■ Records for this task:
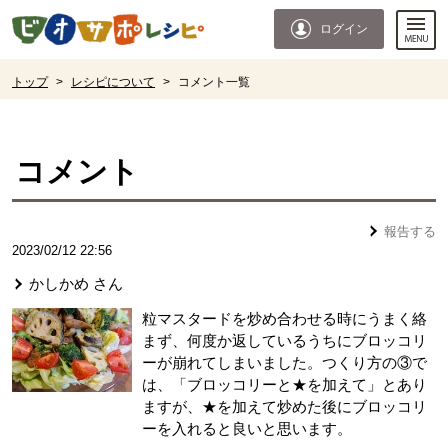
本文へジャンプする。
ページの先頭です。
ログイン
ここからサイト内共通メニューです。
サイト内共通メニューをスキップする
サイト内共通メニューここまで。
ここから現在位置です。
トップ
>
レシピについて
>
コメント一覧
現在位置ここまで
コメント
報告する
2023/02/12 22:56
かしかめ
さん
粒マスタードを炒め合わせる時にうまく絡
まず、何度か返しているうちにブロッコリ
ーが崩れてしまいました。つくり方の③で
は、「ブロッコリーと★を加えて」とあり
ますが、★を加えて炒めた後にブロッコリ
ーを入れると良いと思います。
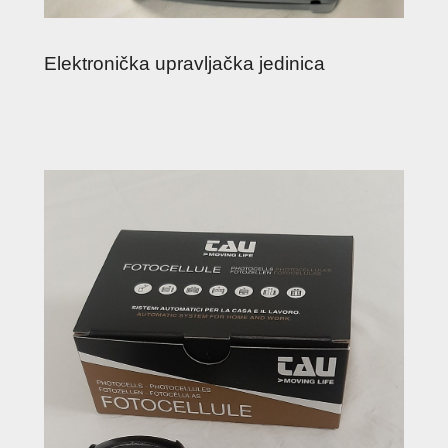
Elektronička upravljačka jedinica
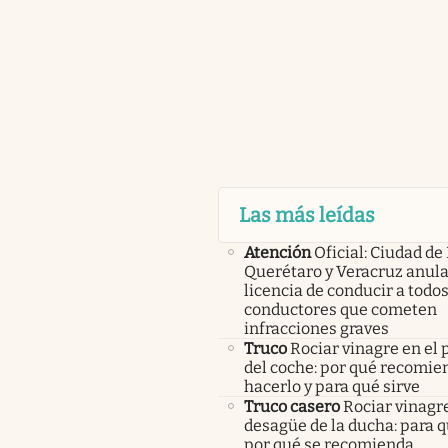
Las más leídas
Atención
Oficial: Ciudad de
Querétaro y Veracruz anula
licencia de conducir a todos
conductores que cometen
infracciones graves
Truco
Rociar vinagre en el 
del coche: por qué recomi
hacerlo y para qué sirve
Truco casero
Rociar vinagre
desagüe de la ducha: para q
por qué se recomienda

* * *

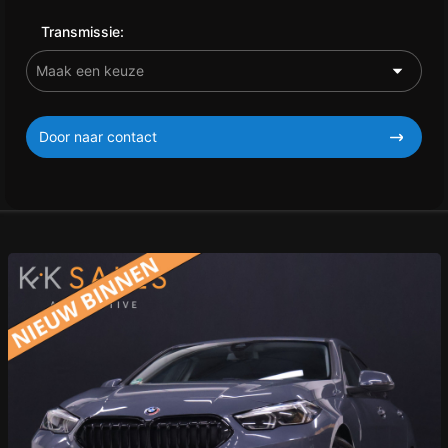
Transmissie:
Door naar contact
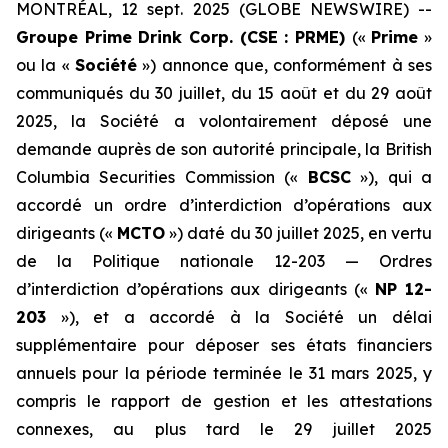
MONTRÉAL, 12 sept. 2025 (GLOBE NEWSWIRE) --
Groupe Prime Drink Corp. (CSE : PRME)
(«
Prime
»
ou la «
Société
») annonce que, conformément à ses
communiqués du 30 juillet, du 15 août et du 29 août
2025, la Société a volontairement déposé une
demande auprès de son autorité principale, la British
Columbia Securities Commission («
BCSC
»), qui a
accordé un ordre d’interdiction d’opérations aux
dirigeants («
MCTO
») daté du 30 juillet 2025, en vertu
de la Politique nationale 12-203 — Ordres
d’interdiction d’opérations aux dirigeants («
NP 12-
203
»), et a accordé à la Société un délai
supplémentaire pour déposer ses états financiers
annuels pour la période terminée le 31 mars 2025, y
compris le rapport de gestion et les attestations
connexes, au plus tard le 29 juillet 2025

--

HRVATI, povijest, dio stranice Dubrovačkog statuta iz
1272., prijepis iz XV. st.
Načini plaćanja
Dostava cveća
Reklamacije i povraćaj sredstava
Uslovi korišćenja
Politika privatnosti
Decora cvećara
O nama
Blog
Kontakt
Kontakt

■ Task item: Render the lines in the records above as a Markdown table, starting at the line containing "Las más leídas" and ending at the line containing "por qué se recomienda". Use the columns No. and Line, with one numbered row per line and blank lines omitted.

■ Reply:
| No. | Line |
|---|---|
| 1 | Las más leídas |
| 2 | Atención |
| 3 | Oficial: Ciudad de |
| 4 | Querétaro y Veracruz anula |
| 5 | licencia de conducir a todos |
| 6 | conductores que cometen |
| 7 | infracciones graves |
| 8 | Truco |
| 9 | Rociar vinagre en el  |
| 10 | del coche: por qué recomi |
| 11 | hacerlo y para qué sirve |
| 12 | Truco casero |
| 13 | Rociar vinagre |
| 14 | desagüe de la ducha: para q |
| 15 | por qué se recomienda |